Murder was the case.
Blood of Betrayal has a “timed” mode and a “relaxed” mode, but it’s easy on either setting. Each scene gives you plenty of time to find all the objects on your list, and the realistic look avoids the eyeball-popping confusion of more challenging hidden object games. There’s no scoring system to worry about, and you can hit the hint button as often as you like. The game is built to help you succeed.
Hardcore gamers might want more of a challenge, but the low difficulty works well with the story. Searching the scene immerses you in the game, especially when you use tools like a flashlight or ultraviolet light to reveal clues that you can’t see in the normal view. Chase’s reactions to the more important clues add new information, so even though you’re just following the game’s cues, your contribution moves the story forward.
As for the story itself, it’s typical for the genre. The plot has a few twists, and the dialogue has a lot of cliches. The characters are likable and the voice acting is competent. The ending is a little disappointing– it’s rushed, with too much talking and not enough peril– but we enjoyed the events that led up to it.
What’s interesting about Blood of Betrayal is that playing it is less like playing a video game and more like sitting down to read a book or watch an episode of a television show. Some of that is the genre and the plot, which would fit neatly into an episode of Bones or a Patricia Cornwell novel. But if you think of this game as a television show, then the interactive elements are there to keep your attention while the story unfolds — and isn’t that something television networks are now trying to do with their own ‘second screen’ apps for popular shows?
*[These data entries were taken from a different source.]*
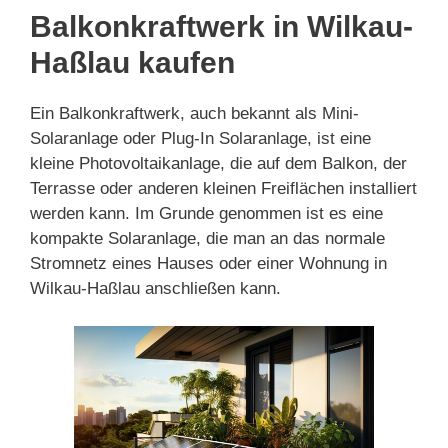
Balkonkraftwerk in Wilkau-
Haßlau kaufen
Ein Balkonkraftwerk, auch bekannt als Mini-
Solaranlage oder Plug-In Solaranlage, ist eine
kleine Photovoltaikanlage, die auf dem Balkon, der
Terrasse oder anderen kleinen Freiflächen installiert
werden kann. Im Grunde genommen ist es eine
kompakte Solaranlage, die man an das normale
Stromnetz eines Hauses oder einer Wohnung in
Wilkau-Haßlau anschließen kann.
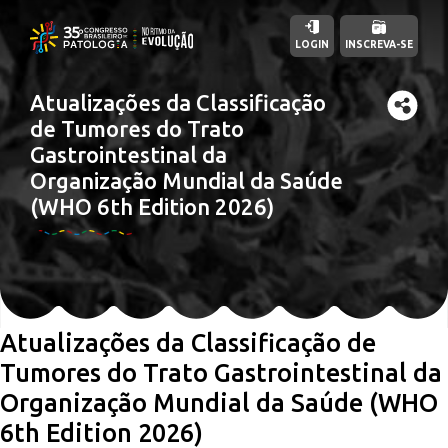
LOGIN
INSCREVA-SE
Atualizações da Classificação
de Tumores do Trato
Gastrointestinal da
Organização Mundial da Saúde
(WHO 6th Edition 2026)
Atualizações da Classificação de
Tumores do Trato Gastrointestinal da
Organização Mundial da Saúde (WHO
6th Edition 2026)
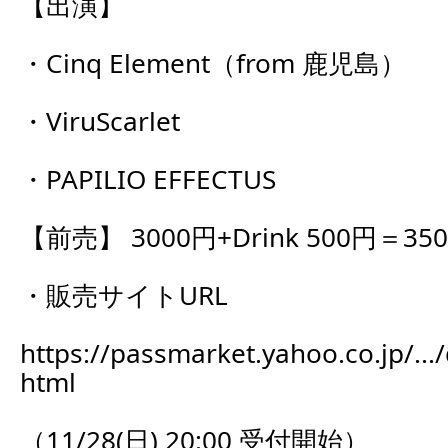
【出演】
・Cinq Element（from 鹿児島）
・ViruScarlet
・PAPILIO EFFECTUS
【前売】 3000円+Drink 500円＝35
・販売サイトURL
https://passmarket.yahoo.co.jp/...
html
（11/28(日) 20:00 受付開始）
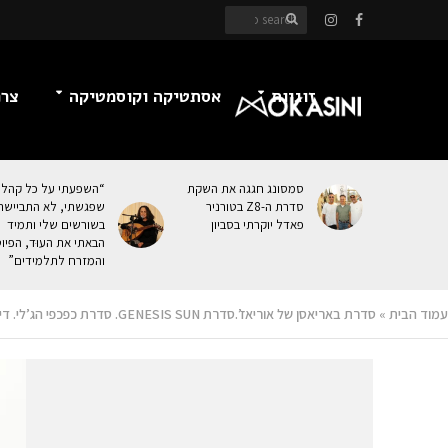
זוגיות
אסתטיקה וקוסמטיקה
צרכ
סמסונג חגגה את השקת
“השפעתי על כל קהל
סדרת ה-Z8 בטורניר
שפגשתי, לא התביישת
פאדל יוקרתי בסביון
בשורשים שלי ותמיד
הבאתי את העוּד, הפיו
והמזרח לתלמידים”
עמוד הבית
»
סדרת באריאסן של אוריאז’.סדרת GENESIS SUN. סדרת כפכפי הג’לי. דיאודורנט Power 3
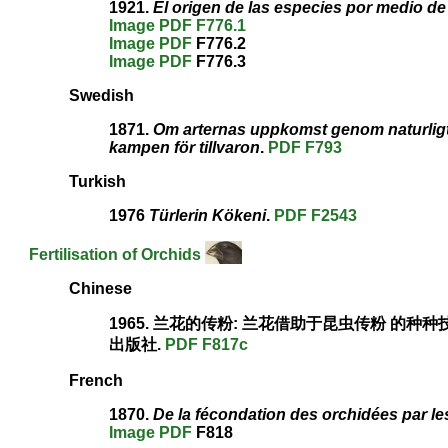
1921.
El origen de las especies por medio de 
Image
PDF
F776.1
Image
PDF
F776.2
Image
PDF
F776.3
Swedish
1871.
Om arternas uppkomst genom naturligt 
kampen för tillvaron
.
PDF
F793
Turkish
1976
Türlerin Kökeni
.
PDF
F2543
Fertilisation of Orchids
Chinese
1965. 兰花的传粉: 兰花借助于昆虫传粉 的种种技巧
出版社.
PDF
F817c
French
1870.
De la fécondation des orchidées par le
Image
PDF
F818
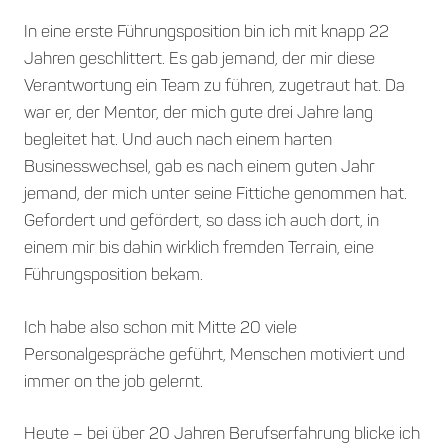
In eine erste Führungsposition bin ich mit knapp 22
Jahren geschlittert. Es gab jemand, der mir diese
Verantwortung ein Team zu führen, zugetraut hat. Da
war er, der Mentor, der mich gute drei Jahre lang
begleitet hat. Und auch nach einem harten
Businesswechsel, gab es nach einem guten Jahr
jemand, der mich unter seine Fittiche genommen hat.
Gefordert und gefördert, so dass ich auch dort, in
einem mir bis dahin wirklich fremden Terrain, eine
Führungsposition bekam.
Ich habe also schon mit Mitte 20 viele
Personalgespräche geführt, Menschen motiviert und
immer on the job gelernt.
Heute – bei über 20 Jahren Berufserfahrung blicke ich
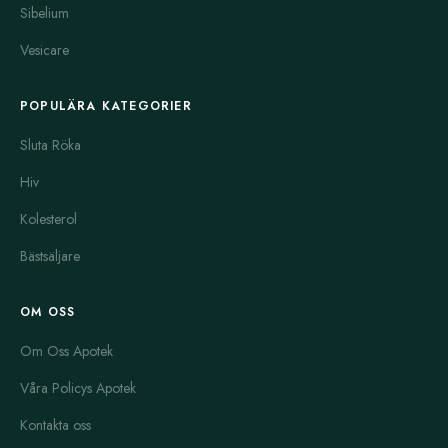
Sibelium
dysfunktion och för tidig utlösning. Malegra dxt och malegra
fxt är också kombinationsmediciner som innehåller flera
Vesicare
verksamma ämnen för effektiv och långvarig behandling.
Tadapox och viagra med dapoxetine har tillsatt dapoxetin, som
POPULÄRA KATEGORIER
hjälper mot för tidig utlösning. Priligy är ett annat läkemedel
Sluta Röka
som enbart fokuserar på för tidig utlösning. Det är särskilt
användbart för män som vill få bättre kontroll under sexuell
Hiv
aktivitet.
Kolesterol
Kamagra, Genegra och Zudena är generiska alternativ till
Bästsäljare
Viagra och Cialis. De är prisvänliga och fungerar på samma
sätt genom att öka blodflödet till penis. De är populära bland
OM OSS
unga män och de som vill prova en effektiv behandling utan
hög kostnad.
Om Oss Apotek
Flomax och Uroxatral används främst för att behandla problem
Våra Policys Apotek
med prostata. Dessa läkemedel gör det lättare att urinera när
prostata har svullnat eller blivit förstorad. Fincar och Proscar är
Kontakta oss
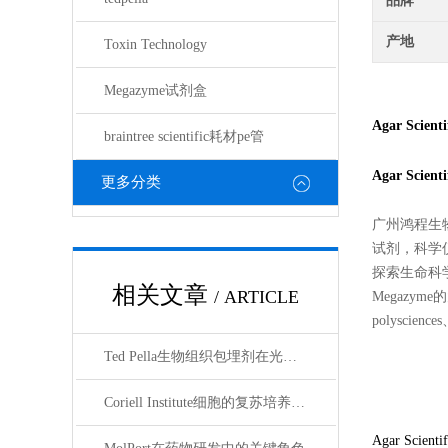
品牌
产地
Toxin Technology
Megazyme试剂盒
Agar Scienti
braintree scientific耗材pe管
Agar Scienti
更多分类
广州鸿程生
试剂，科学
探索生命科学的奥
相关文章
/ ARTICLE
Megazyme的
polyscienc
Ted Pella生物组织包埋剂在光镜与电镜联用技术中的应用
Coriell Institute细胞的复苏培养与质量控制规范
Agar Scien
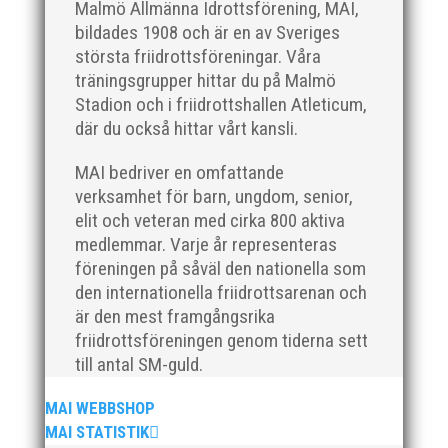
Malmö Allmänna Idrottsförening, MAI,
bildades 1908 och är en av Sveriges
största friidrottsföreningar. Våra
träningsgrupper hittar du på Malmö
Stadion och i friidrottshallen Atleticum,
där du också hittar vårt kansli.
MAI bedriver en omfattande
verksamhet för barn, ungdom, senior,
elit och veteran med cirka 800 aktiva
medlemmar. Varje år representeras
föreningen på såväl den nationella som
den internationella friidrottsarenan och
är den mest framgångsrika
friidrottsföreningen genom tiderna sett
till antal SM-guld.
MAI WEBBSHOP
MAI STATISTIK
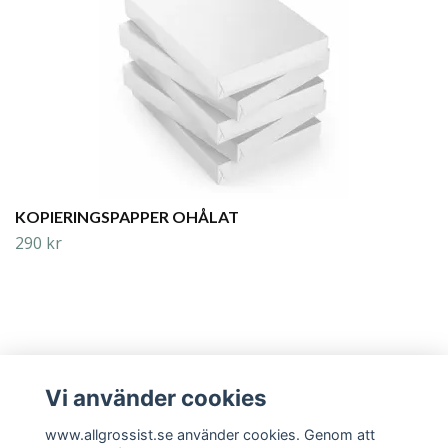
KOPIERINGSPAPPER OHÅLAT
290 kr
Vi använder cookies
Läs mer
www.allgrossist.se använder cookies. Genom att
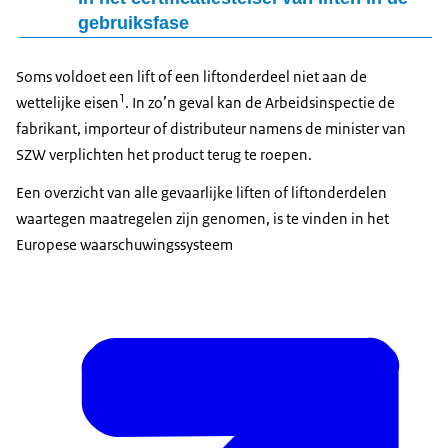
gebruiksfase
Vergroot afbeelding Schematische weergave van de partijen in het c
Soms voldoet een lift of een liftonderdeel niet aan de
1
wettelijke eisen
. In zo’n geval kan de Arbeidsinspectie de
fabrikant, importeur of distributeur namens de minister van
SZW verplichten het product terug te roepen.
Een overzicht van alle gevaarlijke liften of liftonderdelen
waartegen maatregelen zijn genomen, is te vinden in het
Europese waarschuwingssysteem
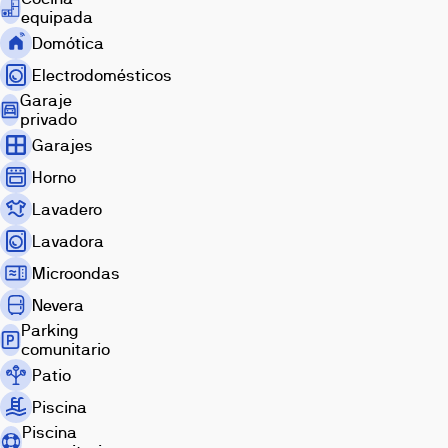
calidad,
Descubre
equipada
amplias
los
Domótica
terrazas
espacios
con
de
Electrodomésticos
increíbles
esta
Garaje
vistas
promoción
privado
al
a
Garajes
mar
través
y
Horno
de
una
nuestra
Lavadero
comunidad
galería
Lavadora
con
de
piscina
imágenes.
Microondas
exterior
Nevera
e
interior
Parking
comunitario
climatizada,
spa,
Patio
gimnasio
Piscina
y
Piscina
coworking.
Masters of Mystery: Blood of Betrayal is a good hidden object game, but it’s not a classic. The $4.99 price tag for unlocking the full game would be equally well spent buying a mystery novel or some television episodes on iTunes. But with novels, television drama, and games drawing ever closer together and being consumed on the same devices, you have to wonder: Are we reaching a point where these three formats are starting to blend? Is the interactive novel or television show finally starting to emerge as its own art form?